Книга стихов больше, чем всякая другая, связана с тем, кто ее написал. Стихи много открывают о человеке, если, конечно, интересоваться не общим подходом к ним и уметь их известным образом читать.

Так я возьму стихотворную книжку В. Мамченки. Я хочу написать о ней «стихочеловеческую рецензию», предоставляя другим судить эти стихи как стихи.

Книга называется «Тяжелые птицы», и более подходящего образа нельзя выдумать. В стихах (и в стихотворце) — крылья, это несомненно, а тяжесть слишком велика, — «птиц» она не подымает. Если оставить «образ», то прямыми, более или менее простыми словами можно сказать: это книга — о внутреннем мире, притом о самом в нем важном; и важном не только для данного человека, — важном вообще, важном для других. Но… в ней нет моста к этим «другим». Мамченко остается со своим «важным» наедине, несмотря на праведную жажду

…быть трепетным ручьем,
Чтобы не иначе, как всякий, каждый
Сверкал во мне пронзающим лучом.

Можно с легкостью открыть причину этого, критикуя стихи как таковые, находя их искусными, неуклюжими, безритмичными, с налетом древнего «декадентства» в произвольном подборе слов, в пренебрежении к синтаксису… мало ли! Но если даже так, или может так показаться, не здесь главное. Главное — в тяжести, или важности того, что Мамченко хочет передать, что хочет сказать понятным хотя бы «сердцу языком», но говорит — совсем непонятно. Мы когда-то определяли: одни говорят «непонятно о понятном» (даже о банальном, как бывшие «декаденты»); другие — «непонятно о непонятном»; лишь третьи, — мы всех их знаем, — говорят «о непонятном понятно», «внятным сердцу (или уму и сердцу) языком». Чтобы говорить так, не нужно ли, чтобы это Непонятное было, во-первых, «с большой буквы», а во-вторых, чтобы для самого человека, внутри, было оно как-то высветлено, чтобы сам он о его свете что-то знал?

Мамченко говорит о своем Непонятном — непонятно. Но оно «с большой буквы», а если он не находит для него ни верных форм, ни нужных слов и звуков, остается с ним в бесчеловечном «наедине», — подождем искать причины в его словесном «немастерстве». Подождем: когда (если) его внутреннее «имение» для него самого оформится, или самому ему более внятен станет внутренний голос, — сами найдутся, придут, и внятные другим слова.

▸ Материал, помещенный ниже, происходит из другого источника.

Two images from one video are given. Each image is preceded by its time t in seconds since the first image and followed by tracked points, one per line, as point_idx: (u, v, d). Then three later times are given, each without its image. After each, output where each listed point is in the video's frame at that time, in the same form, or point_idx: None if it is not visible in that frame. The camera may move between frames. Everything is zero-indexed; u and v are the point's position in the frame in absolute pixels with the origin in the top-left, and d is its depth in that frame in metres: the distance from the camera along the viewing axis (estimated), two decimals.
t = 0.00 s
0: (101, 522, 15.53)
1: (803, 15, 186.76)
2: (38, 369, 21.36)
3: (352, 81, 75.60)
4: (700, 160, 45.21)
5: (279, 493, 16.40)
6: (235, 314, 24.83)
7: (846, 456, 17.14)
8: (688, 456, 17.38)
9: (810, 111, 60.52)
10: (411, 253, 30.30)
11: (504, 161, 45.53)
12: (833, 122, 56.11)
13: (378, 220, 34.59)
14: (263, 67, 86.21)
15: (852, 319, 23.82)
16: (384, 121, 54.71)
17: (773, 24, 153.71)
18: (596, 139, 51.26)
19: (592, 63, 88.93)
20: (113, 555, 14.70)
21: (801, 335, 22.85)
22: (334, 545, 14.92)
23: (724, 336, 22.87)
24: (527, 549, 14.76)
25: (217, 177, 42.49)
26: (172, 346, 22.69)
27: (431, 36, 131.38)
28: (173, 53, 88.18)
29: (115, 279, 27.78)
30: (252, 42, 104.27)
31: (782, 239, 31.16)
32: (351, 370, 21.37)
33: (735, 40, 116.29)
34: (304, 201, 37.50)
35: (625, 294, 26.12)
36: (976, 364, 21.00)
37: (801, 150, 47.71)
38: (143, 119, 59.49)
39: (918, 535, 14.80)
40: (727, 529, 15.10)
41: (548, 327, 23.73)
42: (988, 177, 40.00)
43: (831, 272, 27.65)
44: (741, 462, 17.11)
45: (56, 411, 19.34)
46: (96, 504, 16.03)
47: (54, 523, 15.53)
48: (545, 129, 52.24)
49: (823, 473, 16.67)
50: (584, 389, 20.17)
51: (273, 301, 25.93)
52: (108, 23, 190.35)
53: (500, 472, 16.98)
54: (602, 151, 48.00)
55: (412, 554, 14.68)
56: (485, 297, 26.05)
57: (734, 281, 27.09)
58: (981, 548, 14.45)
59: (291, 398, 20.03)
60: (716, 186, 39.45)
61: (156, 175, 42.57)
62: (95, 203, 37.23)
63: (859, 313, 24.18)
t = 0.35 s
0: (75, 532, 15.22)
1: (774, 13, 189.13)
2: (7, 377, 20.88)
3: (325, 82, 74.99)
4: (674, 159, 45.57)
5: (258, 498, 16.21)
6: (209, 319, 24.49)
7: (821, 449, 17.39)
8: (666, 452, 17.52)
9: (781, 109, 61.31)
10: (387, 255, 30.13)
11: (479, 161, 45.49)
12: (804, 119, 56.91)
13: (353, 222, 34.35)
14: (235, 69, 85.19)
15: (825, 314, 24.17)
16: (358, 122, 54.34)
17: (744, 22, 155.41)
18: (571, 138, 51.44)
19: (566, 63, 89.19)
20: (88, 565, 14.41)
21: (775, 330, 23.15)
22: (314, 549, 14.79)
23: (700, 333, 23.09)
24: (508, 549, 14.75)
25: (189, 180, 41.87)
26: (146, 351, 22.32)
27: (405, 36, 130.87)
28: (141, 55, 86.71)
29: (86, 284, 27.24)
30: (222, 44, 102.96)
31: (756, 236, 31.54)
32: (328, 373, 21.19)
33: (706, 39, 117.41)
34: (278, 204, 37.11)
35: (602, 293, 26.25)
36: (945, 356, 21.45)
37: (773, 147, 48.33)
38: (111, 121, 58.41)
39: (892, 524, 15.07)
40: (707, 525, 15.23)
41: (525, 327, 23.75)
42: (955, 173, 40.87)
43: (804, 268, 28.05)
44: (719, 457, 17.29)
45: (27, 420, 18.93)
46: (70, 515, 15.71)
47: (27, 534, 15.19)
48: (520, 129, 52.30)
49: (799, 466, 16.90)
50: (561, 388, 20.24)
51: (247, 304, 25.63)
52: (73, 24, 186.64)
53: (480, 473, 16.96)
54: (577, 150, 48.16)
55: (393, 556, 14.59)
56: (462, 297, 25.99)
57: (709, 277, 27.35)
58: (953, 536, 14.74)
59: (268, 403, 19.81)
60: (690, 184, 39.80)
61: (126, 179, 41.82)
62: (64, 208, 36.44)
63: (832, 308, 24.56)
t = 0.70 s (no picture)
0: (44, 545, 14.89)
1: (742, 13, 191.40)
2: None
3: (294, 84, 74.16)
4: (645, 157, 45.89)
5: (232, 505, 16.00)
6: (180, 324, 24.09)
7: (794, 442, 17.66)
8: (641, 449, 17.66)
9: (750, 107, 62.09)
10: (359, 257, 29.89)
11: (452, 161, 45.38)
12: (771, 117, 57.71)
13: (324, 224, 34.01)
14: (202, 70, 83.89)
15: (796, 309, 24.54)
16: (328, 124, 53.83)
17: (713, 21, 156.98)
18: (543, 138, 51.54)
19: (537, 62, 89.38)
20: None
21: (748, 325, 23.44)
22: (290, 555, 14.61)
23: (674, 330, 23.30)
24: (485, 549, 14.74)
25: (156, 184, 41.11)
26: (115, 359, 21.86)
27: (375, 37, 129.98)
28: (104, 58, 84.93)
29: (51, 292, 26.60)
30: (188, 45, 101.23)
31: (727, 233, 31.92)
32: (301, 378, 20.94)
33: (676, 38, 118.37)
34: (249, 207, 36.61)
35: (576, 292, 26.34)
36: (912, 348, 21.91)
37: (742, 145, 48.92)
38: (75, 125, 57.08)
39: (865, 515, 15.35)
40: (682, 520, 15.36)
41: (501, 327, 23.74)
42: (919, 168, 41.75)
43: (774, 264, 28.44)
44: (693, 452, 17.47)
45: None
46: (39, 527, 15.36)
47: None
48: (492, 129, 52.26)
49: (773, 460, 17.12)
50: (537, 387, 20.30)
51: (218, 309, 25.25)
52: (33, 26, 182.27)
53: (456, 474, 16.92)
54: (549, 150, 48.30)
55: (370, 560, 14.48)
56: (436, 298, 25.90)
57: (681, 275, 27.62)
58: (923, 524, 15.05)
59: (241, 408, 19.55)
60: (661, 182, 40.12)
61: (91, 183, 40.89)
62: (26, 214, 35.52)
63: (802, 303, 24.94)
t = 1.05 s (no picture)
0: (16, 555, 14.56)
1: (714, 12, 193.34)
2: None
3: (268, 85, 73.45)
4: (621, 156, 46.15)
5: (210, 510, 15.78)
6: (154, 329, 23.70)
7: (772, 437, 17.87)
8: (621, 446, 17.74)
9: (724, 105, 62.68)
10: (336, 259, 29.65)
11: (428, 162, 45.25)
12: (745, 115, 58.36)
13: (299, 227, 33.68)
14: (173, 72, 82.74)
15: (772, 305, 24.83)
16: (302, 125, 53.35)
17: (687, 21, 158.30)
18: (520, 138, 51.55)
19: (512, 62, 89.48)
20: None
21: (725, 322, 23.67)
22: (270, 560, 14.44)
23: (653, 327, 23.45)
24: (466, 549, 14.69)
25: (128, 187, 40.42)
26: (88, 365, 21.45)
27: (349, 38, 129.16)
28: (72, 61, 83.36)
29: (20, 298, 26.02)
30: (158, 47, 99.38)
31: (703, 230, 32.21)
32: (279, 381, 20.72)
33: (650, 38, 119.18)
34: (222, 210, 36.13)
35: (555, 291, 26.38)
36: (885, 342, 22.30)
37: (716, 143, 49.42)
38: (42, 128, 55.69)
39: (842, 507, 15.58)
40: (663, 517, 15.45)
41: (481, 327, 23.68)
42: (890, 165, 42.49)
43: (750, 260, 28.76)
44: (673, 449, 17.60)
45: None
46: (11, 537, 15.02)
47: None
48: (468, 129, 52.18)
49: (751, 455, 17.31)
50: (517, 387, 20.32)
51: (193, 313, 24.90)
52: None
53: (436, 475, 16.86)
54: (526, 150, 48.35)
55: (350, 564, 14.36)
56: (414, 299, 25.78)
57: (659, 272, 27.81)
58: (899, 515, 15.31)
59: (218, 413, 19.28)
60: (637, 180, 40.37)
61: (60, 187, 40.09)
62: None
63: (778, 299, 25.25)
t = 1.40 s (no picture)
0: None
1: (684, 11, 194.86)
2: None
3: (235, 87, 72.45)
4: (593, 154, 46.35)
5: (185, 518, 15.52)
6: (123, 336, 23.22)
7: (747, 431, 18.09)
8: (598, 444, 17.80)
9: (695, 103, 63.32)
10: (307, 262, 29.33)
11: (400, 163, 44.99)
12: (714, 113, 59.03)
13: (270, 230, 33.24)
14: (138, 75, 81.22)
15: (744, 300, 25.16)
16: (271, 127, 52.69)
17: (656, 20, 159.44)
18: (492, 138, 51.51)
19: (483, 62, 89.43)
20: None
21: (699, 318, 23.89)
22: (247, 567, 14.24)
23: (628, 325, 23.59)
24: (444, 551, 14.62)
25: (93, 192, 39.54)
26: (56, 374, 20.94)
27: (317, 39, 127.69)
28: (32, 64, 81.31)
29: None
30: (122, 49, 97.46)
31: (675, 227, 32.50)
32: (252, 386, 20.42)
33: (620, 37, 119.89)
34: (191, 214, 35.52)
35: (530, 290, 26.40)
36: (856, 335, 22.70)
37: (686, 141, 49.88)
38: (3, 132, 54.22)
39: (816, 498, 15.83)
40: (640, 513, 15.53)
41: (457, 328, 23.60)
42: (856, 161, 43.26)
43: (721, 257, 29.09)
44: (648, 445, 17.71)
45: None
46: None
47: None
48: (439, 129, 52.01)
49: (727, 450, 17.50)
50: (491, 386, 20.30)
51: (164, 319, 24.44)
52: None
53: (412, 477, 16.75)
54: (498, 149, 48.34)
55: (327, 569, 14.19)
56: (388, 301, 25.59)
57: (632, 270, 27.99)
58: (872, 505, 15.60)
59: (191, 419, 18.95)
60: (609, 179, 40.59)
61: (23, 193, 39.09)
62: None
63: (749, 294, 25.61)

Но ведь это и есть «талант?». Да. Я только помещаю талант глубже, чем обычно. И подчеркиваю: о «таланте» или «неталанте» Мамченко нельзя судить, рассматривая его стихи. В пользу таланта уже говорит, однако, вот это его «имение», его «важное»; он не находит слов для него, но может найти. Тут его коренное отличие от «неимеющего»: у этого, каким бы «мастером слова» он ни был, отнимется, в конце концов, и такой призрак таланта.

Но не спорю: в дар дается лишь возможность (потенция) таланта. Его, этот дар, можно зарыть в землю, как можно и не зарыть. Мы видели, что нужно, чтобы не зарыть; оно не легко, и лишь усилием берется… Поэтому не будем пророчествовать о Мамченке: мы дальнейшего не знаем, дальнейшее зависит от него.

Есть одна (среди сотни других) стихотворная книжка, которую мне хотелось бы взять — не для сравнения с Мамченкой (сравнивать стихотворцев бесцельно), а для кое-каких сопоставлений. Это «Аванпост» Л. Савинкова. Писать о ней «стихочеловеческую» рецензию почти невозможно: до такой степени мало в ней человека. Надо учитывать, конечно, молодость автора, но все же! Ведь собственно о стихах и совсем нечего сказать: обычный «модерн», уже начинающий, кажется, приедаться и СССР-ским «поэтам». А сквозь «бодрость» и «молодечество» этих строф, как сквозь складки дырявого… импермеабля, видна душа уже озлобленна (в противоположность Мамченке, за стихами которого чувствуется какая-то «благость»), душа «в обидах», а главное — все время себя жалеющая. Опять в противоположность Мамченке: он себя не жалеет. Вот это последнее свойство — саможаленье — очень опасно и для человека, и для таланта. Ибо оно показатель отсутствия воли.

Не будем, однако, ничего предсказывать и о Савинкове, тем более что срывные вскрики его можно отчасти отнести и к молодости. Но пожелаем ему, забыв на время себя и свои обиды (как бы ни были они справедливы), в серьезном молчании приглядеться к окружающему. Период молчания и «собранности» очень помогает открытию в душе необходимого стержня… если он там имеется.